::: Given records

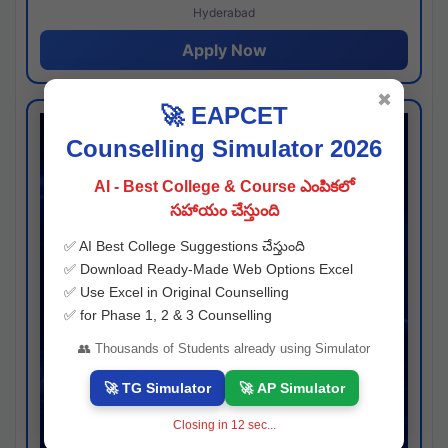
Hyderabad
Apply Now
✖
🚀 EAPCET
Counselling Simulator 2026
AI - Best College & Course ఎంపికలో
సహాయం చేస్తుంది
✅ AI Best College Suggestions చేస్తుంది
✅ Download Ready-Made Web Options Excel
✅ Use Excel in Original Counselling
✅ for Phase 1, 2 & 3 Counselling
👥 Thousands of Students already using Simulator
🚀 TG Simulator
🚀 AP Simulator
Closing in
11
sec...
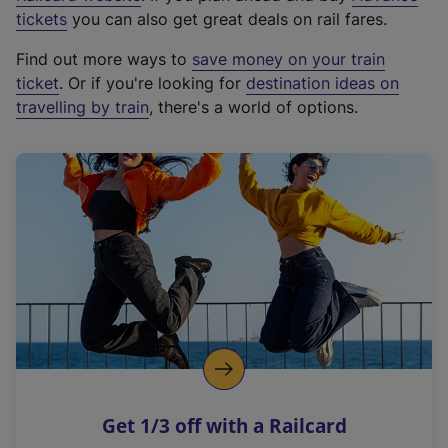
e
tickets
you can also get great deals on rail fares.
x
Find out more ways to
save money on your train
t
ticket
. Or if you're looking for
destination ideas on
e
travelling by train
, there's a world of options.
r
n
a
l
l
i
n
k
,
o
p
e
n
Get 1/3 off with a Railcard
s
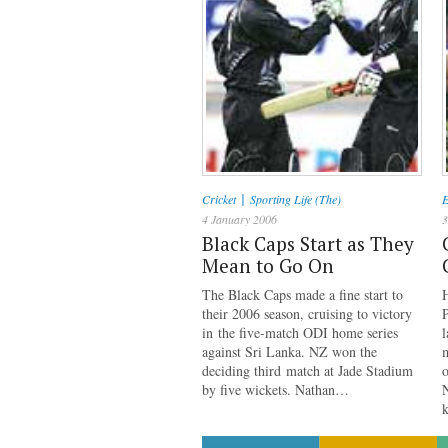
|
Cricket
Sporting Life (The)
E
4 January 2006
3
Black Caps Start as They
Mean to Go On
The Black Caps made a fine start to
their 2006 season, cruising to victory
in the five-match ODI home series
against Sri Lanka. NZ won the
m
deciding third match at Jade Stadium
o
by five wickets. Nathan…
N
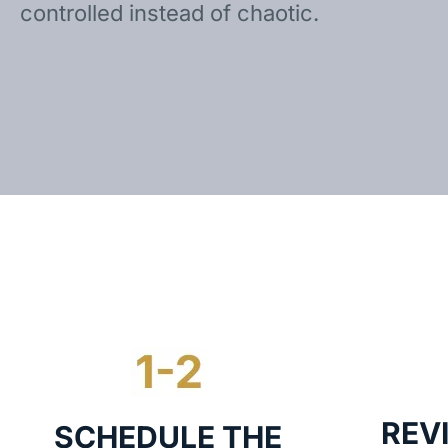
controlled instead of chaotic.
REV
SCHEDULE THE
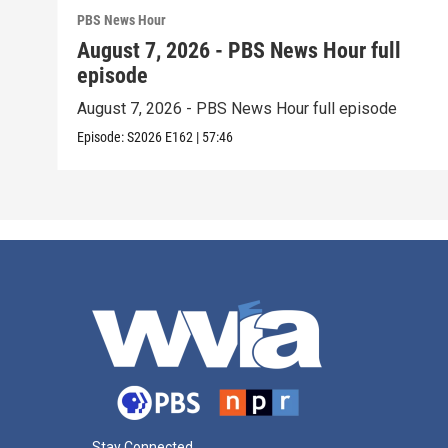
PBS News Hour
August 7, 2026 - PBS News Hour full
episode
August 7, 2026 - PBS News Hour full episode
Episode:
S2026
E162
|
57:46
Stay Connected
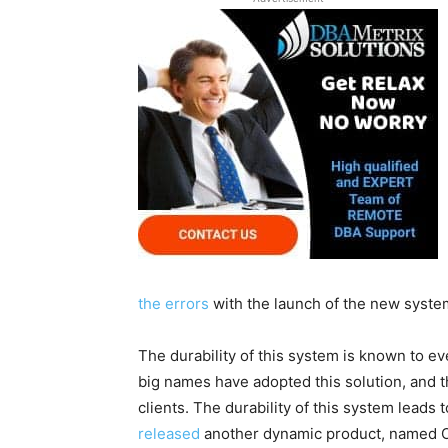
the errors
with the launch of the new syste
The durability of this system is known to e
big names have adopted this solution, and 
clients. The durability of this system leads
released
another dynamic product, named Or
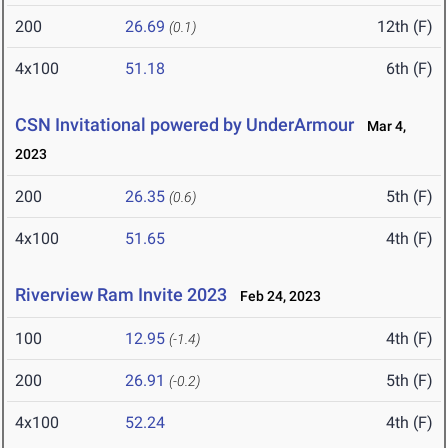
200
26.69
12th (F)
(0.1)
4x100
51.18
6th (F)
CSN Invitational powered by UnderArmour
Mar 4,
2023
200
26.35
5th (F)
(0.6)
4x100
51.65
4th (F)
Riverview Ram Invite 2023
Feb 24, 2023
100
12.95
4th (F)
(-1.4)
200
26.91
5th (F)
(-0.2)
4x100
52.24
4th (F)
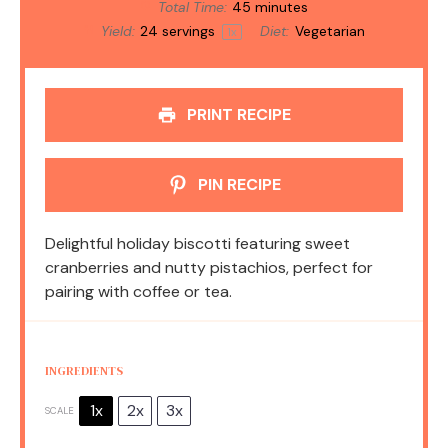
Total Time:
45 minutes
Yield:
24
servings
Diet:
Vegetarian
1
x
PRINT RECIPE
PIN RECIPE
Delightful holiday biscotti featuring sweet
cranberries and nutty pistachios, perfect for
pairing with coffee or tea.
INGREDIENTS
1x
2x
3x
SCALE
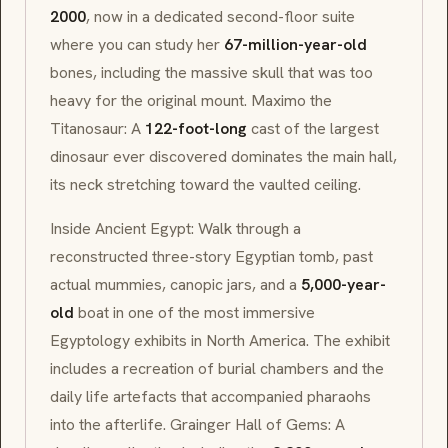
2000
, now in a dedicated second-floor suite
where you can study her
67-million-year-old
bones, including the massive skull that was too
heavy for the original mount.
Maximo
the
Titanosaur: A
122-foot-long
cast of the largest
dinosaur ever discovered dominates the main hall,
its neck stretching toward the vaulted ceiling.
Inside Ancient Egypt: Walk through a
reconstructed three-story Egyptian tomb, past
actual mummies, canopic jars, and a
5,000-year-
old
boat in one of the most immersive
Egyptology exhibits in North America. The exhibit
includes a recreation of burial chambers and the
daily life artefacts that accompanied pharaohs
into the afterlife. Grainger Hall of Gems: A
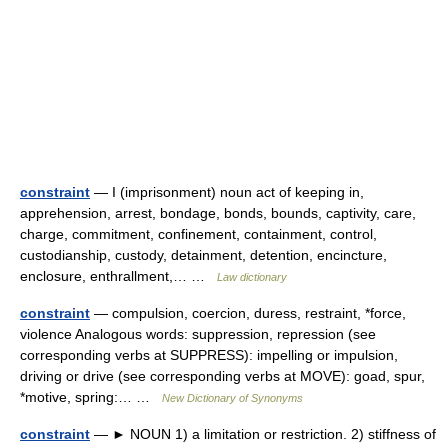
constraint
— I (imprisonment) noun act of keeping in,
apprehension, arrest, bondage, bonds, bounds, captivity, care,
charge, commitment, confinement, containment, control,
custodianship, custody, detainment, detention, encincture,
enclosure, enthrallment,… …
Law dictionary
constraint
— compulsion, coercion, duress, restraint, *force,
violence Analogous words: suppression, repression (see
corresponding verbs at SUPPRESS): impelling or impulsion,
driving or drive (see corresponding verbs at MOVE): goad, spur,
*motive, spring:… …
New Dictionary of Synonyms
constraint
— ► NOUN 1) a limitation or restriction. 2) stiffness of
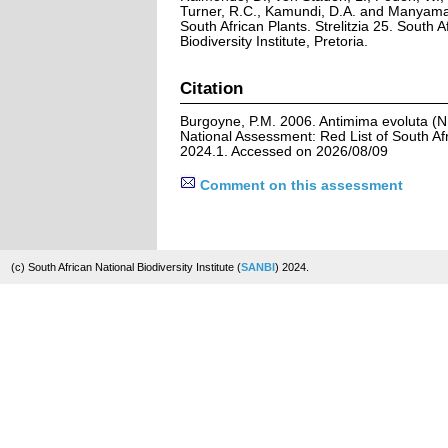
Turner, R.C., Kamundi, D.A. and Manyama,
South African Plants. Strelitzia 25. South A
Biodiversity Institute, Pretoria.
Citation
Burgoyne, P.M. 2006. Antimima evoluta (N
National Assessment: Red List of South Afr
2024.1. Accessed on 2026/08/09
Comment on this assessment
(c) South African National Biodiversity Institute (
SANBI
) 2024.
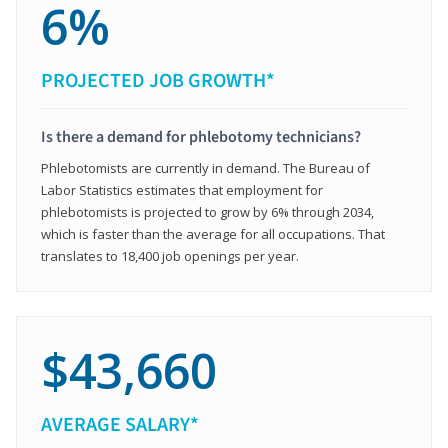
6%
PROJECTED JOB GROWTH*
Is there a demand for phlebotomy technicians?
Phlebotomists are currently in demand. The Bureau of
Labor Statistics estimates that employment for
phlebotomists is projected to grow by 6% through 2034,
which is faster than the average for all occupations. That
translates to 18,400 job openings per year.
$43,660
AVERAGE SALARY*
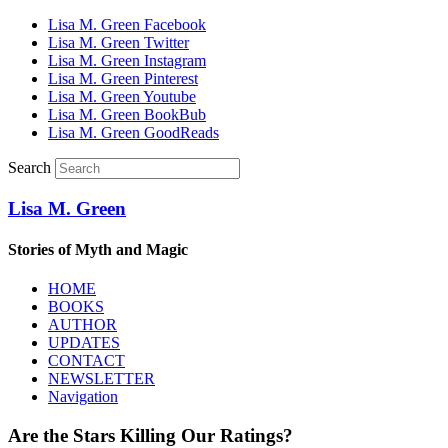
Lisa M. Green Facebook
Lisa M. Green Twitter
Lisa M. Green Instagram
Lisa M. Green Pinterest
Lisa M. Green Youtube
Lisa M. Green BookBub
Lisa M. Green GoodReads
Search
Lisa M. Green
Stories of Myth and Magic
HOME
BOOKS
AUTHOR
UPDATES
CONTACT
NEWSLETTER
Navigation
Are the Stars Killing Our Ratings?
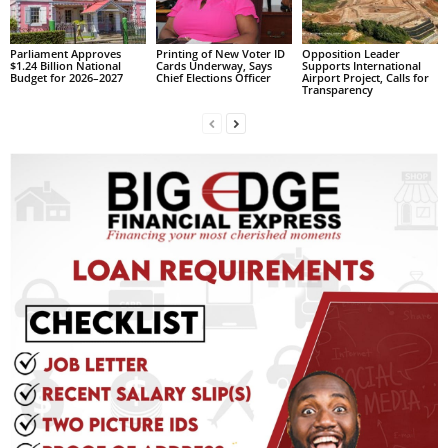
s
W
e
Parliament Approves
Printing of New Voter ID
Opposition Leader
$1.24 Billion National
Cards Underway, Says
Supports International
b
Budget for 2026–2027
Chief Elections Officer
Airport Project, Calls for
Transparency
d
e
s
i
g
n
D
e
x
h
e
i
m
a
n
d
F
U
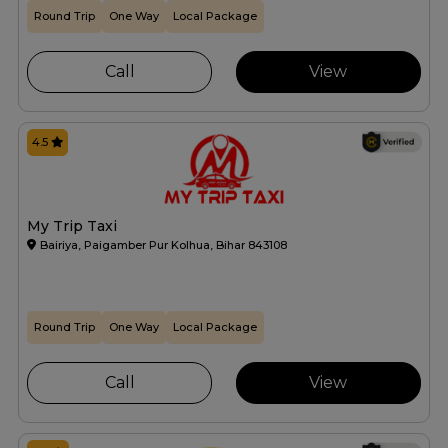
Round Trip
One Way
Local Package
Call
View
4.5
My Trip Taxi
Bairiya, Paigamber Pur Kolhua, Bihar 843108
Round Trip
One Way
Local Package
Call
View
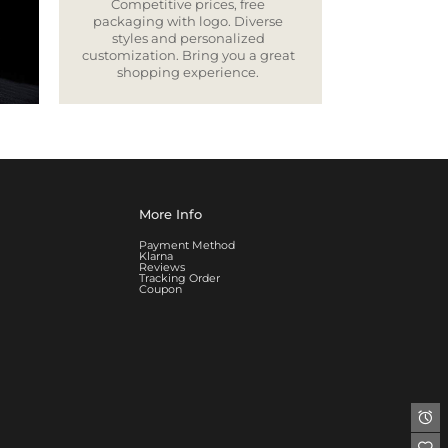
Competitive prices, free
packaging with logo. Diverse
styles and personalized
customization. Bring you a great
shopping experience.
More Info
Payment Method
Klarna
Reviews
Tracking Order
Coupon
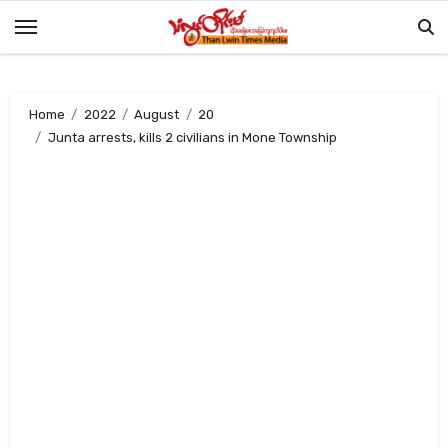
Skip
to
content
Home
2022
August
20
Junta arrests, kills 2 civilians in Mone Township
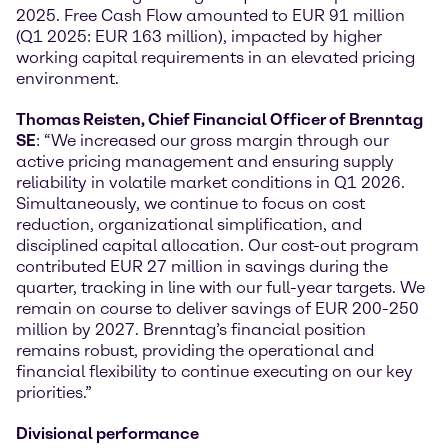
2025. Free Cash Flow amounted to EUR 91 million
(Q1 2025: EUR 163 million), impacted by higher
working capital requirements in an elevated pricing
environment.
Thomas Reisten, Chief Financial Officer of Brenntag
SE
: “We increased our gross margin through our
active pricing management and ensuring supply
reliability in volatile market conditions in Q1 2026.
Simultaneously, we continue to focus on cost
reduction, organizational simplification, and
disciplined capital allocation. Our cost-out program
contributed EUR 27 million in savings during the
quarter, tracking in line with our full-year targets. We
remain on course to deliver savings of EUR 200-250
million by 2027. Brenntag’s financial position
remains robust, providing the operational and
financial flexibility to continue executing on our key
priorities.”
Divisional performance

::::::

» **Task brief**: From the records above, return each line where "with" occurs.

» **Solution to the exercise**:
Get 1/3 off with a Railcard
with the launch of the new syste
pairing with coffee or tea.
packaging with logo. Diverse
quarter, tracking in line with our full-year targets. We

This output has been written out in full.